— Supplied material —
--------------------

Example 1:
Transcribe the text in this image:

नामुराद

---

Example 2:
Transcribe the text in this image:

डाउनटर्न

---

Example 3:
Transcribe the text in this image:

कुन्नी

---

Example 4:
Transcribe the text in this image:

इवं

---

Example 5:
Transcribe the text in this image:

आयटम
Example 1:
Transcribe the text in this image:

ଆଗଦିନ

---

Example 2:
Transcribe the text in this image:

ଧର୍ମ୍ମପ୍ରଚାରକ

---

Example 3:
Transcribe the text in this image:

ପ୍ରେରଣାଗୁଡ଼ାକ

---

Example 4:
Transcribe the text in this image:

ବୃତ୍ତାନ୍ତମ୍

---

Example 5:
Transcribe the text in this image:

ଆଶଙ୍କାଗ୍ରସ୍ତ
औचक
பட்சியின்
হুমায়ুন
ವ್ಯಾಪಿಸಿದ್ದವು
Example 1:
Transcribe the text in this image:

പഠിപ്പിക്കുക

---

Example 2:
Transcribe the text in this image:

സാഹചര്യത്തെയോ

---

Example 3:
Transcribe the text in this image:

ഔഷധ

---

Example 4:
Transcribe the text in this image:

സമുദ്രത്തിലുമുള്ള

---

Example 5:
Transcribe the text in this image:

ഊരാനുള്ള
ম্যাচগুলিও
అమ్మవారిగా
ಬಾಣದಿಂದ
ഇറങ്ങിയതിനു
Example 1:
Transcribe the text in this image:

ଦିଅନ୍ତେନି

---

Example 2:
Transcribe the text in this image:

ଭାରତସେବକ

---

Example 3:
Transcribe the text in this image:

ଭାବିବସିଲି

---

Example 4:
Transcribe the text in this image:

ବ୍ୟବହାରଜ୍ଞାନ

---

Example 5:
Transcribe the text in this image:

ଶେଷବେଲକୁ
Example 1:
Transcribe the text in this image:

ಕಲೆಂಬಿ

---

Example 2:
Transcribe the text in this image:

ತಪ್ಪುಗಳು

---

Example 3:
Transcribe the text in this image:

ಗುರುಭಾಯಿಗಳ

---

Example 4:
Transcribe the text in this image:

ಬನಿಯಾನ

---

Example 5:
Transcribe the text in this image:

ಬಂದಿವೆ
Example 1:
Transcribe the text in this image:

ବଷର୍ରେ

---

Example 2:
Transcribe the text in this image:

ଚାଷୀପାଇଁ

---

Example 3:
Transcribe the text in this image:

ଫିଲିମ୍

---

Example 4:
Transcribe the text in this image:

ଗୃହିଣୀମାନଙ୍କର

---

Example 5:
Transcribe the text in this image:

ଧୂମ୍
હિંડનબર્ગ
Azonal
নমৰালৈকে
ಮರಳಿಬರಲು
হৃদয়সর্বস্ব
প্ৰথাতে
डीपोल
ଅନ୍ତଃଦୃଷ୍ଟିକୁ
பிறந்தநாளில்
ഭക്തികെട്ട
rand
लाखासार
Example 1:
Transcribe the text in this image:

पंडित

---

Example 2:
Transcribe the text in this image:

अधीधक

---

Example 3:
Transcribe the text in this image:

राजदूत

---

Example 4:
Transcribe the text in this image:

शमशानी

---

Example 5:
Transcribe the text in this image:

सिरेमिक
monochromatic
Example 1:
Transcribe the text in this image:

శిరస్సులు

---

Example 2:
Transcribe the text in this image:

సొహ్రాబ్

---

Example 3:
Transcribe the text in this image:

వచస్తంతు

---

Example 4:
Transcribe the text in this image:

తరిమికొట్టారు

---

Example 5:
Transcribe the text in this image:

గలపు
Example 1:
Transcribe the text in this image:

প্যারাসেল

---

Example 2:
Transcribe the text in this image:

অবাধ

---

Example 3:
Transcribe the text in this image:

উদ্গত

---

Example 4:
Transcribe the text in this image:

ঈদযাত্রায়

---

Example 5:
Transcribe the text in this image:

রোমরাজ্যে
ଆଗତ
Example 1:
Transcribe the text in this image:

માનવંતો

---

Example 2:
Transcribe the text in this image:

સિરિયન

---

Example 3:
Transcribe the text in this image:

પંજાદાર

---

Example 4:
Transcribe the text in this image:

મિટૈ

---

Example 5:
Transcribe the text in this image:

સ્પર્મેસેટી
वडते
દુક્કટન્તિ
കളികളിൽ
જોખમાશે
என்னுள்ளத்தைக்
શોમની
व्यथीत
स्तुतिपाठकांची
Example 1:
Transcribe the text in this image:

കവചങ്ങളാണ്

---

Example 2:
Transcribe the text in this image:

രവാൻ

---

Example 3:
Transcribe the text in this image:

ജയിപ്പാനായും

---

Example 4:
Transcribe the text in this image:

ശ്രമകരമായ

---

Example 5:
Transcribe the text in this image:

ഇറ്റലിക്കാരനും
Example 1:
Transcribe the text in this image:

--------------------

— How to complete this task —
Give every line above again, word for word.

— Answer to the exercise —
Example 1:
Transcribe the text in this image:

नामुराद

---

Example 2:
Transcribe the text in this image:

डाउनटर्न

---

Example 3:
Transcribe the text in this image:

कुन्नी

---

Example 4:
Transcribe the text in this image:

इवं

---

Example 5:
Transcribe the text in this image:

आयटम
Example 1:
Transcribe the text in this image:

ଆଗଦିନ

---

Example 2:
Transcribe the text in this image:

ଧର୍ମ୍ମପ୍ରଚାରକ

---

Example 3:
Transcribe the text in this image:

ପ୍ରେରଣାଗୁଡ଼ାକ

---

Example 4:
Transcribe the text in this image:

ବୃତ୍ତାନ୍ତମ୍

---

Example 5:
Transcribe the text in this image:

ଆଶଙ୍କାଗ୍ରସ୍ତ
औचक
பட்சியின்
হুমায়ুন
ವ್ಯಾಪಿಸಿದ್ದವು
Example 1:
Transcribe the text in this image:

പഠിപ്പിക്കുക

---

Example 2:
Transcribe the text in this image:

സാഹചര്യത്തെയോ

---

Example 3:
Transcribe the text in this image:

ഔഷധ

---

Example 4:
Transcribe the text in this image:

സമുദ്രത്തിലുമുള്ള

---

Example 5:
Transcribe the text in this image:

ഊരാനുള്ള
ম্যাচগুলিও
అమ్మవారిగా
ಬಾಣದಿಂದ
ഇറങ്ങിയതിനു
Example 1:
Transcribe the text in this image:

ଦିଅନ୍ତେନି

---

Example 2:
Transcribe the text in this image:

ଭାରତସେବକ

---

Example 3:
Transcribe the text in this image:

ଭାବିବସିଲି

---

Example 4:
Transcribe the text in this image:

ବ୍ୟବହାରଜ୍ଞାନ

---

Example 5:
Transcribe the text in this image:

ଶେଷବେଲକୁ
Example 1:
Transcribe the text in this image:

ಕಲೆಂಬಿ

---

Example 2:
Transcribe the text in this image:

ತಪ್ಪುಗಳು

---

Example 3:
Transcribe the text in this image:

ಗುರುಭಾಯಿಗಳ

---

Example 4:
Transcribe the text in this image:

ಬನಿಯಾನ

---

Example 5:
Transcribe the text in this image:

ಬಂದಿವೆ
Example 1:
Transcribe the text in this image:

ବଷର୍ରେ

---

Example 2:
Transcribe the text in this image:

ଚାଷୀପାଇଁ

---

Example 3:
Transcribe the text in this image:

ଫିଲିମ୍

---

Example 4:
Transcribe the text in this image:

ଗୃହିଣୀମାନଙ୍କର

---

Example 5:
Transcribe the text in this image:

ଧୂମ୍
હિંડનબર્ગ
Azonal
নমৰালৈকে
ಮರಳಿಬರಲು
হৃদয়সর্বস্ব
প্ৰথাতে
डीपोल
ଅନ୍ତଃଦୃଷ୍ଟିକୁ
பிறந்தநாளில்
ഭക്തികെട്ട
rand
लाखासार
Example 1:
Transcribe the text in this image:

पंडित

---

Example 2:
Transcribe the text in this image:

अधीधक

---

Example 3:
Transcribe the text in this image:

राजदूत

---

Example 4:
Transcribe the text in this image:

शमशानी

---

Example 5:
Transcribe the text in this image:

सिरेमिक
monochromatic
Example 1:
Transcribe the text in this image:

శిరస్సులు

---

Example 2:
Transcribe the text in this image:

సొహ్రాబ్

---

Example 3:
Transcribe the text in this image:

వచస్తంతు

---

Example 4:
Transcribe the text in this image:

తరిమికొట్టారు

---

Example 5:
Transcribe the text in this image:

గలపు
Example 1:
Transcribe the text in this image:

প্যারাসেল

---

Example 2:
Transcribe the text in this image:

অবাধ

---

Example 3:
Transcribe the text in this image:

উদ্গত

---

Example 4:
Transcribe the text in this image:

ঈদযাত্রায়

---

Example 5:
Transcribe the text in this image:

রোমরাজ্যে
ଆଗତ
Example 1:
Transcribe the text in this image:

માનવંતો

---

Example 2:
Transcribe the text in this image:

સિરિયન

---

Example 3:
Transcribe the text in this image:

પંજાદાર

---

Example 4:
Transcribe the text in this image:

મિટૈ

---

Example 5:
Transcribe the text in this image:

સ્પર્મેસેટી
वडते
દુક્કટન્તિ
കളികളിൽ
જોખમાશે
என்னுள்ளத்தைக்
શોમની
व्यथीत
स्तुतिपाठकांची
Example 1:
Transcribe the text in this image:

കവചങ്ങളാണ്

---

Example 2:
Transcribe the text in this image:

രവാൻ

---

Example 3:
Transcribe the text in this image:

ജയിപ്പാനായും

---

Example 4:
Transcribe the text in this image:

ശ്രമകരമായ

---

Example 5:
Transcribe the text in this image:

ഇറ്റലിക്കാരനും
Example 1:
Transcribe the text in this image:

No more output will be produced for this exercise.